Non v’è motivo, insomma, di minimizzare né la portata, né il significato dell’episodio di Lepanto: sta di fatto, tuttavia, che Cipro era rimasta ai turchi e che la Santa Lega stipulata con tanto entusiasmo per contrastare gli ottomani non resse agli inconcludenti esiti politici del conflitto. Si continuava a giocare una partita senza vincitori né vinti: l’impressione – condivisa tanto in Europa quanto nell’impero ottomano – era, comunque, che, vincitore o vinto che riuscisse nelle singole battaglie, fosse il sultano all’attacco, mentre i cristiani restavano sull’intimidita difensiva.
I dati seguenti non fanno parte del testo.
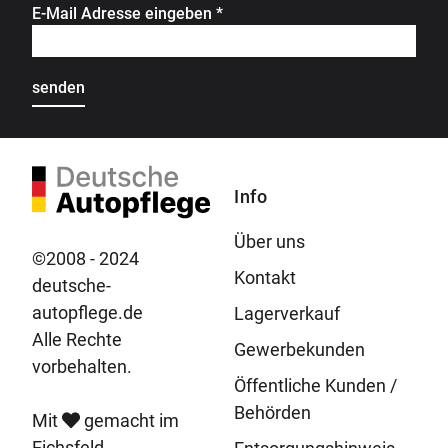
E-Mail Adresse eingeben
*
Info
Über uns
©2008 - 2024
Kontakt
deutsche-
autopflege.de
Lagerverkauf
Alle Rechte
Gewerbekunden
vorbehalten.
Öffentliche Kunden /
Behörden
Mit
gemacht im
Eichsfeld.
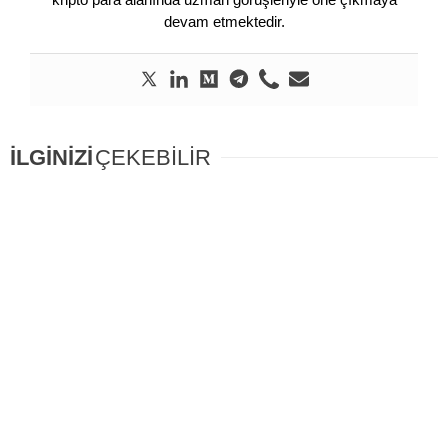
devam etmektedir.
İLGİNİZİ
ÇEKEBİLİR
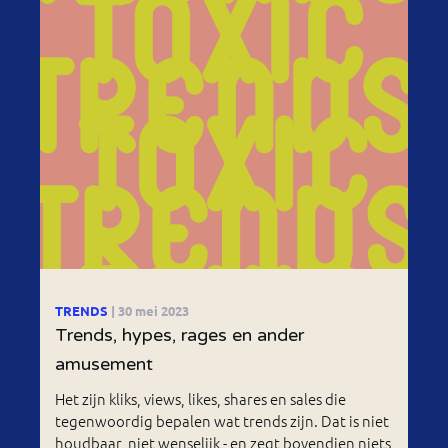
TRENDS
| 30 mei 2023
Trends, hypes, rages en ander
amusement
Het zijn kliks, views, likes, shares en sales die
tegenwoordig bepalen wat trends zijn. Dat is niet
houdbaar, niet wenselijk - en zegt bovendien niets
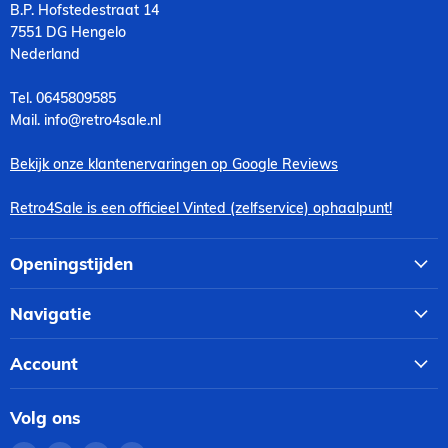
B.P. Hofstedestraat 14
7551 DG Hengelo
Nederland
Tel. 0645809585
Mail. info@retro4sale.nl
Bekijk onze klantenervaringen op Google Reviews
Retro4Sale is een officieel Vinted (zelfservice) ophaalpunt!
Openingstijden
Navigatie
Account
Volg ons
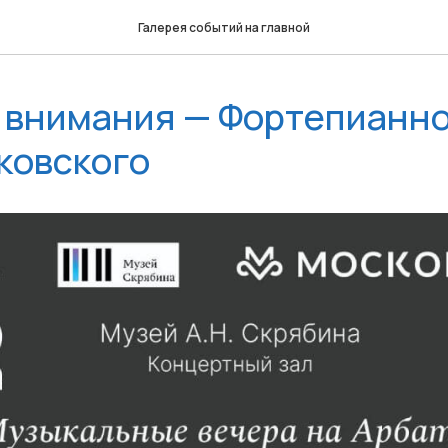
Галерея событий на главной
 внимания — Фортепианно
йковского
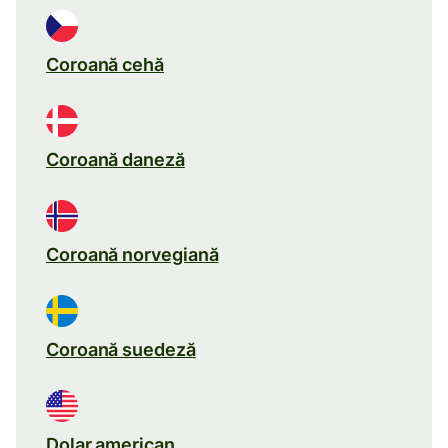
Coroană cehă
Coroană daneză
Coroană norvegiană
Coroană suedeză
Dolar american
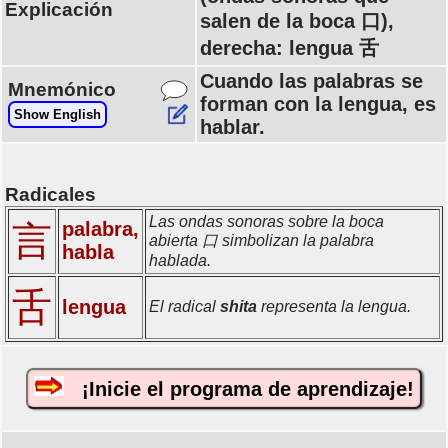
Explicación
salen de la boca 口),
derecha: lengua 舌
Cuando las palabras se
Mnemónico
forman con la lengua, es
Show English
hablar.
Radicales
Las ondas sonoras sobre la boca
palabra,
言
abierta 口 simbolizan la palabra
habla
hablada.
舌
lengua
El radical
shita
representa la lengua.
¡Inicie el programa de aprendizaje!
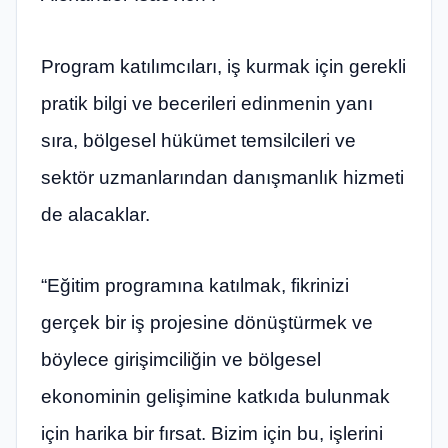
Program katılımcıları, iş kurmak için gerekli
pratik bilgi ve becerileri edinmenin yanı
sıra, bölgesel hükümet temsilcileri ve
sektör uzmanlarından danışmanlık hizmeti
de alacaklar.
“Eğitim programına katılmak, fikrinizi
gerçek bir iş projesine dönüştürmek ve
böylece girişimciliğin ve bölgesel
ekonominin gelişimine katkıda bulunmak
için harika bir fırsat. Bizim için bu, işlerini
E resta in ultima analisi condivisibile il giudizio di chi ha fatto notare che in fondo il vero vincitore di Lepanto non fu la Lega cristiana, destinata a sfaldarsi nel giro di pochi mesi, bensì il gran vizir Sokollu, l’unico alla corte del sultano che all’inizio si era pronunziato contro il conflitto e che, pure, alla fine di esso, era il solo ancora saldamente al suo posto. Poi c’era un altro che, pur non essendo formalmente un vincitore – anzi, al conflitto non aveva partecipato –, era felicissimo della vittoria pontificio-ispano-veneziana che viceversa aveva lasciato freddini, come si è visto, l’imperatore e la corte di Francia. Si trattava dello shah safawide di Persia, musulmano sì ma sciita e a due titoli altrettanto possenti – la fitna tra sunniti e sciiti interna all’Islam e il fatto che il sultanato d’Istanbul fosse il “naturale” avversario geopolitico dell’impero d’Isfahan –, il quale non stava in sé dalla gioia e inondava le cancellerie cristiane d’Europa di appelli alla lotta comune contro il tiranno del Bosforo, nemico suo non meno che loro. Quando si dice il “conflitto di civiltà”…
FC
[1] A. Barbero, Lepanto. La battaglia dei tre imperi, Roma-Bari, Laterza, 2010. Questo libro, relativamente recente e riccamente dotato di apparati bibliografico-critici, mi esenta dall’appesantire di note le pagine che seguono: gli interessati a un approfondimento ulteriore, ricorrendo a esso potranno trovare tutto quanto servirà loro a livello tanto critico quanto erudito.
[2] Anche su Poitiers gli equivoci si sprecano. Per capirci seriamente qualcosa, cfr. A. Angelucci, Carlo Martello e la battaglia di poitiers: nuove proposte interpretative per un mito storiografico, I quaderni del m.ae.s”, X, 2007, pp. 91-120, e S. Guemriche, Abd er-Rahman contre Charles Martel. La véritable histoire de la bataille de Poitiers, Paris, Perrin, 1010
[3] Consigliamo, comunque, la lettura di S. Cağaptay, Erdoğan. Il nuovo sultano, Torino, Edizioni del Capricorno, 2018.